Again, I don't take anything anyone says for granted, and so should others, so could you specify where do you have that information from and what evidence is it based on? It sounds hard to believe that AVs in 2018 will fail to detect something so simple as a "kinda simple" script, it's almost as if anyone can quickly write a batch file and he can suddenly "hack" any enterprise he wants, just doesn't make sense

 

[cruelsister]

Or just slapping numbers around?

I NEVER just pull data out of my (shapely) behind. For any truly new malware there will be a First Detection by someone (normally Kaspersky or Qihoo) and then the others will follow; some fast, some not so fast. I'm sure that there will be a few well respected members here that can conform this- or else just watch my last video for an example.

so could you specify where do you have that information from and what evidence is it based on?

I worked for a time at a Company that did post-breach analysis and Remediation (a peasant on a few, the Primary on others) and so have forst hand knowledge. Although I will not be more specific, if you are actually interested ask Professor Google about the Home Depot and Target beaches.

anyone can quickly write a batch file and he can suddenly "hack" any enterprise he wants, just doesn't make sense

I agree- it does not make sense. Please see some of the 3 years of my videos...

 

[illumination]

I'm sure that there will be a few well respected members here that can conform this- or else just watch my last video for an example.
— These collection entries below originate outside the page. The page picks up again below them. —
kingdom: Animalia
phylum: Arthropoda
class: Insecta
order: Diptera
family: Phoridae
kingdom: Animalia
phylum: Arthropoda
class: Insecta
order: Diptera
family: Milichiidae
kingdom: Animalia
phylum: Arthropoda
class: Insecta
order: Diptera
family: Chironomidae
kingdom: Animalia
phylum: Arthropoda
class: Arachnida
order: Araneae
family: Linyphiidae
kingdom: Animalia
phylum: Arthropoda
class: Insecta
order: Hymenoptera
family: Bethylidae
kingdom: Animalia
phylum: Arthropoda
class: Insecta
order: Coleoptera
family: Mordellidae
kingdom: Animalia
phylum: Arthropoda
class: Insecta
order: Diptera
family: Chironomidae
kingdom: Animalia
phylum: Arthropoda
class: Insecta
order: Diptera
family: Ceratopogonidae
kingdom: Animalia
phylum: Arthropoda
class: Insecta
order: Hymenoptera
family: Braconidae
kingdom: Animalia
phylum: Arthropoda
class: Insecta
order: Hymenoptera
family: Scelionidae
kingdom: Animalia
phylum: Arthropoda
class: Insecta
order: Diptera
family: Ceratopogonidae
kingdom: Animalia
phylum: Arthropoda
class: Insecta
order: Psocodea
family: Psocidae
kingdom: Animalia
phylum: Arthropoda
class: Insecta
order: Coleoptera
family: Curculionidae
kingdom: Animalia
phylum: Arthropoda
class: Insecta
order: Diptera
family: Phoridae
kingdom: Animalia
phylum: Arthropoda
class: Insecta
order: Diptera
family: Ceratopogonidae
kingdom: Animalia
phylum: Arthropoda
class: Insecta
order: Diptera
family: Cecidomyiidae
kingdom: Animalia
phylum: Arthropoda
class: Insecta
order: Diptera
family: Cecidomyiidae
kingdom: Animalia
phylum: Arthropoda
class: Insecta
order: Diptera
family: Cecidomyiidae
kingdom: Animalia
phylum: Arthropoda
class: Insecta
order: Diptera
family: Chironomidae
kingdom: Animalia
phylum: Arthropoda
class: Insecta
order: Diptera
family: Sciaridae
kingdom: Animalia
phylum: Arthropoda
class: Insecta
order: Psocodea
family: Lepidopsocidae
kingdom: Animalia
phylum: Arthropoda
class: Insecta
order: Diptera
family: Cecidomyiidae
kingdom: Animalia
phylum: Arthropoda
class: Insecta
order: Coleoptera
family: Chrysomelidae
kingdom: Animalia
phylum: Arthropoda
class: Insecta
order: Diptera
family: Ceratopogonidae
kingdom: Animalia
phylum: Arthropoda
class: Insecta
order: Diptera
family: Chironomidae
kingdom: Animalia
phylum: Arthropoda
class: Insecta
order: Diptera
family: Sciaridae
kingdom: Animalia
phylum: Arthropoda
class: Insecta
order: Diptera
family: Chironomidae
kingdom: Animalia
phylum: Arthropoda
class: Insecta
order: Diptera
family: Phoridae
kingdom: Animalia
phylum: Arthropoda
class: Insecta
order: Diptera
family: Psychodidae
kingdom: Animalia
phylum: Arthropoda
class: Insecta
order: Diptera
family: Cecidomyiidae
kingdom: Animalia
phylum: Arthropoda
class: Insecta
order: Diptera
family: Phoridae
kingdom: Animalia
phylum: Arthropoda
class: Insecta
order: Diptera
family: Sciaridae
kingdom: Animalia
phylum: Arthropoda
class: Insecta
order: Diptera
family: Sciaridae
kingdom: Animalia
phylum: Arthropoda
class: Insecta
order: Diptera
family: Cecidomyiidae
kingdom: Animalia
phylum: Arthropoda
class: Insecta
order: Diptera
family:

I will be your huckleberry....

Pro or amateur testing samples are pre packed, some facilities collect samples all year long and then utilize them, most sample uploading and analysis sites that others use run them through automated sandbox malware analysis and generally they are run through sites like virus total, so these samples at this point, are already on the radar and detection growing. You can physically see this by visiting sites most testers frequent. You may also read the disclaimer at the testing facilities on how they collect and test "if this is even available as some are just vague with details.

Finding completely undetected samples is just not a simple thing, and would require much time to collect the amount of samples both professionals and amateurs claim to have done.

 

[Snickers102]

I agree- it does not make sense. Please see some of the 3 years of my videos...

I will, when I have more time! You're on my "to watch" list. Along with my queue of "to read" articles. Only a few thousand of them remaining And they become more and more by the day, because there's so much interesting stuff to read/watch and so little time. But, you just won a PRIORITY INCREASE!!! I will now move your channel higher on the queue, so I'll get to it faster

I'm sure that when I do get to your videos, I will miss them when I watch all of them, cuz there will be none left to watch (and they look interesting), so have you thought of creating more videos? You've done only 2 in the last 3 months, what's going on?

 

[Andy Ful]

I agree with @cruelsister. The malware has not to be very complicated to infect the Enterprise network. All the attacker needs is finding a weak point. It can be a simple CHM file with the embedded script, etc.